» TASK DESCRIPTION:
Reproduce all of the records word for word, omitting the pictures.

» PROVIDED INFORMATION:
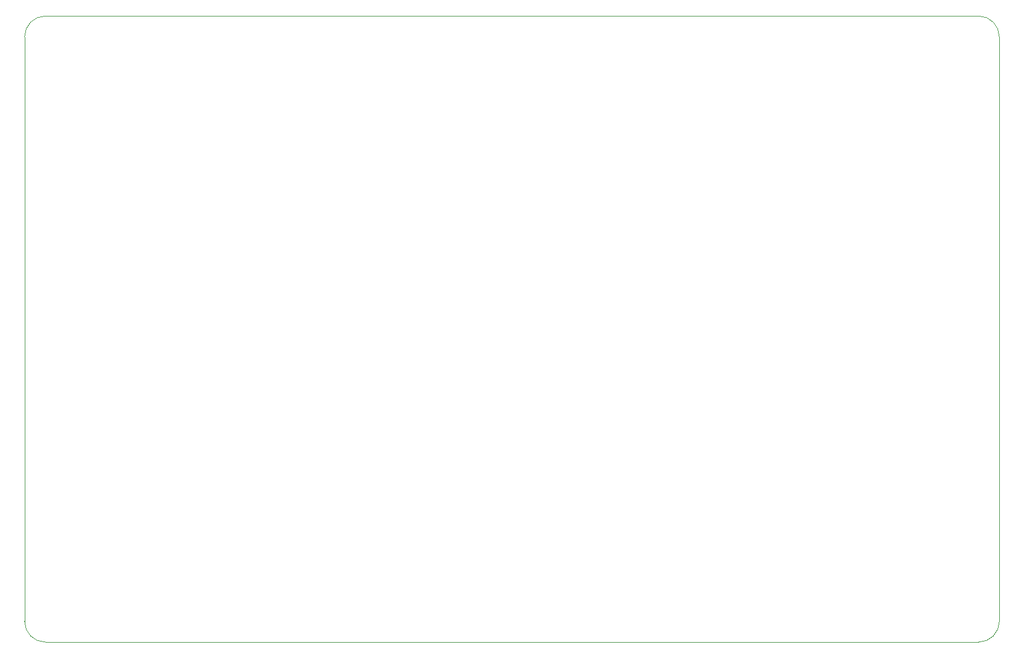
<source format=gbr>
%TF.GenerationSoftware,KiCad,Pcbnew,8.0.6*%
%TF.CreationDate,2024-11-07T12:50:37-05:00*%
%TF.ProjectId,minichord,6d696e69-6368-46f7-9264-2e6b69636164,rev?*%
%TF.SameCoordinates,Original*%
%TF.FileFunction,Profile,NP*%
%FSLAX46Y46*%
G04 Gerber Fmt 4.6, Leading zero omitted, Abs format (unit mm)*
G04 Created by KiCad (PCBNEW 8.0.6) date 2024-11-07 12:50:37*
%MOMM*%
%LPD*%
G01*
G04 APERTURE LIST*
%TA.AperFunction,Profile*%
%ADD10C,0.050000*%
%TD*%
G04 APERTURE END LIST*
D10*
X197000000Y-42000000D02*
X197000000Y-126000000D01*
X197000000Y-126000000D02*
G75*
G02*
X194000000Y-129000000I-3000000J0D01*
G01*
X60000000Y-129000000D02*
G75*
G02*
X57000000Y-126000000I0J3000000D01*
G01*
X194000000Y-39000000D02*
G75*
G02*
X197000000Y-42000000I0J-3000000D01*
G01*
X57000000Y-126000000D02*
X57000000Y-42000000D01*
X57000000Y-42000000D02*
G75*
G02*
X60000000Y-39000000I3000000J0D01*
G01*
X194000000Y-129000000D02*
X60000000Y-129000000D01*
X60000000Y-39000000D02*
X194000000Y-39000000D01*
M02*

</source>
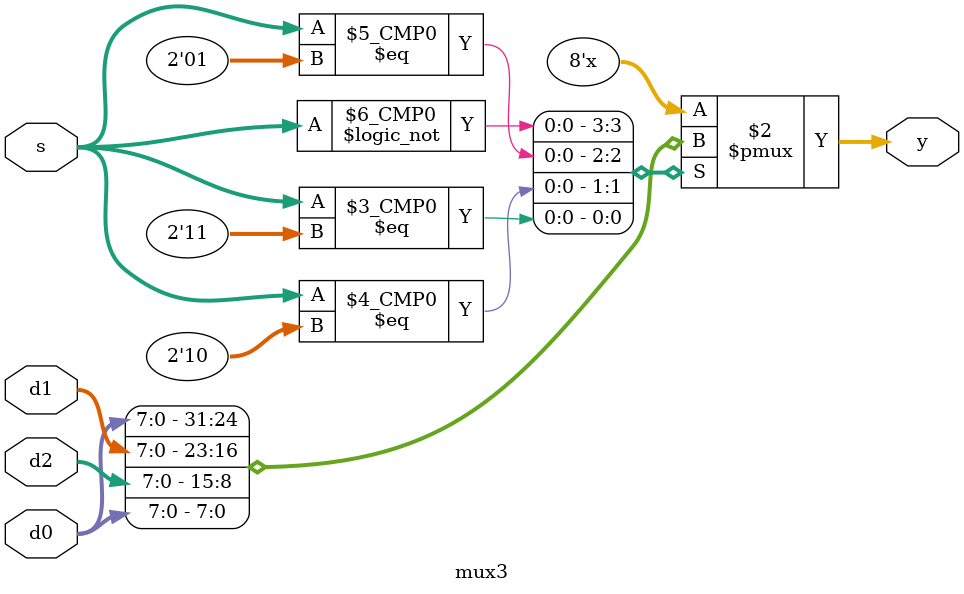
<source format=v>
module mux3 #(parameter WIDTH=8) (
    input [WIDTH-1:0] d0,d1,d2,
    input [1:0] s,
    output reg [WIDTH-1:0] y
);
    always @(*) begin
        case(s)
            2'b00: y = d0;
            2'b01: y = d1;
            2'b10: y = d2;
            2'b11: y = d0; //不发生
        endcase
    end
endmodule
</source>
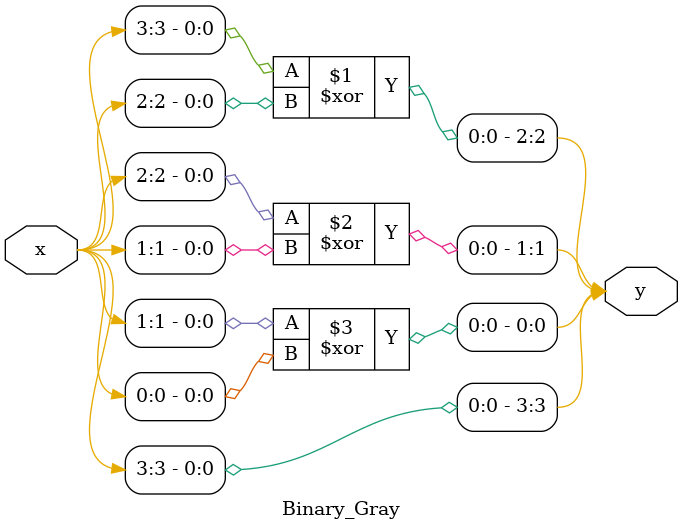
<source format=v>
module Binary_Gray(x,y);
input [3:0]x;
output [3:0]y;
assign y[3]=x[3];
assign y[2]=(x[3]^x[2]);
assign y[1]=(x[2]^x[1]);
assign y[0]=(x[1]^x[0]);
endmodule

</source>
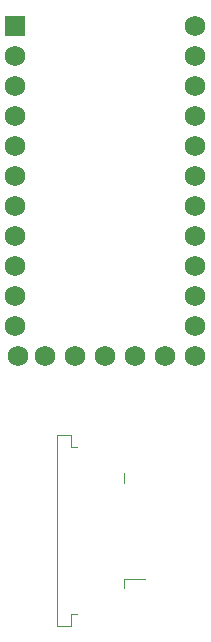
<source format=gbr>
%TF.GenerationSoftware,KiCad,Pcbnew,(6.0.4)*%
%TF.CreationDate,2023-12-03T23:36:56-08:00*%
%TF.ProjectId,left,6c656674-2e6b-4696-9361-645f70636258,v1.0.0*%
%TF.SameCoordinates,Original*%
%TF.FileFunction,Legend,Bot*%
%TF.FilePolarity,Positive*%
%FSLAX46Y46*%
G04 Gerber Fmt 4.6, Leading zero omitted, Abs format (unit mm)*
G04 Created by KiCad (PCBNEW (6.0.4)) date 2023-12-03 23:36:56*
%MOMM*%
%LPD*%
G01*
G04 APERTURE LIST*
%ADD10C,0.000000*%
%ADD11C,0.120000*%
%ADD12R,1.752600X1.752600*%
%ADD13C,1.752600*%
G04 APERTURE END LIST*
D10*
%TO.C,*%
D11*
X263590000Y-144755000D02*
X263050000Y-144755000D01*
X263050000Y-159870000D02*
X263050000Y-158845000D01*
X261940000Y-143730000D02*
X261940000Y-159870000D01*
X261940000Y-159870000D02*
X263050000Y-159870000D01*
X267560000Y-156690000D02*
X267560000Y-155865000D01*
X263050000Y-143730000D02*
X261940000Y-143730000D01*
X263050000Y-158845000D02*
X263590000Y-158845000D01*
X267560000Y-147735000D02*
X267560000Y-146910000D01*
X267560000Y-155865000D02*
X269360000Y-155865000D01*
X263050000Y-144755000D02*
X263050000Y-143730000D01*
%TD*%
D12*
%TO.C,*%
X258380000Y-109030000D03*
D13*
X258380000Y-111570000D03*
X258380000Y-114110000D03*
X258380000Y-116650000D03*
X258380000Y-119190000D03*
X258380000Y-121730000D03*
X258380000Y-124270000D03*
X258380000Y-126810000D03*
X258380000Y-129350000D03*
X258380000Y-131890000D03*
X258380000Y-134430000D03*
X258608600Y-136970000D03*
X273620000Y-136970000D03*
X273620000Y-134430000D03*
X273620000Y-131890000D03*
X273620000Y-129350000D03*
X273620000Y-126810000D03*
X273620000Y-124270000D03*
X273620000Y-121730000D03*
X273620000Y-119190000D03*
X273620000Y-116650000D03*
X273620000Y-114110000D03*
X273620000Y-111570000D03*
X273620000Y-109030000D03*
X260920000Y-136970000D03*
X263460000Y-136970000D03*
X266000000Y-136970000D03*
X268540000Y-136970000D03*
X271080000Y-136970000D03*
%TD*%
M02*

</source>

» RESULT OF THIS EXERCISE:
<source format=gbr>
%TF.GenerationSoftware,KiCad,Pcbnew,8.0.6*%
%TF.CreationDate,2024-11-07T12:50:37-05:00*%
%TF.ProjectId,minichord,6d696e69-6368-46f7-9264-2e6b69636164,rev?*%
%TF.SameCoordinates,Original*%
%TF.FileFunction,Profile,NP*%
%FSLAX46Y46*%
G04 Gerber Fmt 4.6, Leading zero omitted, Abs format (unit mm)*
G04 Created by KiCad (PCBNEW 8.0.6) date 2024-11-07 12:50:37*
%MOMM*%
%LPD*%
G01*
G04 APERTURE LIST*
%TA.AperFunction,Profile*%
%ADD10C,0.050000*%
%TD*%
G04 APERTURE END LIST*
D10*
X197000000Y-42000000D02*
X197000000Y-126000000D01*
X197000000Y-126000000D02*
G75*
G02*
X194000000Y-129000000I-3000000J0D01*
G01*
X60000000Y-129000000D02*
G75*
G02*
X57000000Y-126000000I0J3000000D01*
G01*
X194000000Y-39000000D02*
G75*
G02*
X197000000Y-42000000I0J-3000000D01*
G01*
X57000000Y-126000000D02*
X57000000Y-42000000D01*
X57000000Y-42000000D02*
G75*
G02*
X60000000Y-39000000I3000000J0D01*
G01*
X194000000Y-129000000D02*
X60000000Y-129000000D01*
X60000000Y-39000000D02*
X194000000Y-39000000D01*
M02*

</source>
<source format=v>
module mux3 #(parameter WIDTH=8) (
    input [WIDTH-1:0] d0,d1,d2,
    input [1:0] s,
    output reg [WIDTH-1:0] y
);
    always @(*) begin
        case(s)
            2'b00: y = d0;
            2'b01: y = d1;
            2'b10: y = d2;
            2'b11: y = d0; //不发生
        endcase
    end
endmodule
</source>
<source format=v>
module Binary_Gray(x,y);
input [3:0]x;
output [3:0]y;
assign y[3]=x[3];
assign y[2]=(x[3]^x[2]);
assign y[1]=(x[2]^x[1]);
assign y[0]=(x[1]^x[0]);
endmodule

</source>
<source format=gbr>
%TF.GenerationSoftware,KiCad,Pcbnew,(6.0.4)*%
%TF.CreationDate,2023-12-03T23:36:56-08:00*%
%TF.ProjectId,left,6c656674-2e6b-4696-9361-645f70636258,v1.0.0*%
%TF.SameCoordinates,Original*%
%TF.FileFunction,Legend,Bot*%
%TF.FilePolarity,Positive*%
%FSLAX46Y46*%
G04 Gerber Fmt 4.6, Leading zero omitted, Abs format (unit mm)*
G04 Created by KiCad (PCBNEW (6.0.4)) date 2023-12-03 23:36:56*
%MOMM*%
%LPD*%
G01*
G04 APERTURE LIST*
%ADD10C,0.000000*%
%ADD11C,0.120000*%
%ADD12R,1.752600X1.752600*%
%ADD13C,1.752600*%
G04 APERTURE END LIST*
D10*
%TO.C,*%
D11*
X263590000Y-144755000D02*
X263050000Y-144755000D01*
X263050000Y-159870000D02*
X263050000Y-158845000D01*
X261940000Y-143730000D02*
X261940000Y-159870000D01*
X261940000Y-159870000D02*
X263050000Y-159870000D01*
X267560000Y-156690000D02*
X267560000Y-155865000D01*
X263050000Y-143730000D02*
X261940000Y-143730000D01*
X263050000Y-158845000D02*
X263590000Y-158845000D01*
X267560000Y-147735000D02*
X267560000Y-146910000D01*
X267560000Y-155865000D02*
X269360000Y-155865000D01*
X263050000Y-144755000D02*
X263050000Y-143730000D01*
%TD*%
D12*
%TO.C,*%
X258380000Y-109030000D03*
D13*
X258380000Y-111570000D03*
X258380000Y-114110000D03*
X258380000Y-116650000D03*
X258380000Y-119190000D03*
X258380000Y-121730000D03*
X258380000Y-124270000D03*
X258380000Y-126810000D03*
X258380000Y-129350000D03*
X258380000Y-131890000D03*
X258380000Y-134430000D03*
X258608600Y-136970000D03*
X273620000Y-136970000D03*
X273620000Y-134430000D03*
X273620000Y-131890000D03*
X273620000Y-129350000D03*
X273620000Y-126810000D03*
X273620000Y-124270000D03*
X273620000Y-121730000D03*
X273620000Y-119190000D03*
X273620000Y-116650000D03*
X273620000Y-114110000D03*
X273620000Y-111570000D03*
X273620000Y-109030000D03*
X260920000Y-136970000D03*
X263460000Y-136970000D03*
X266000000Y-136970000D03*
X268540000Y-136970000D03*
X271080000Y-136970000D03*
%TD*%
M02*

</source>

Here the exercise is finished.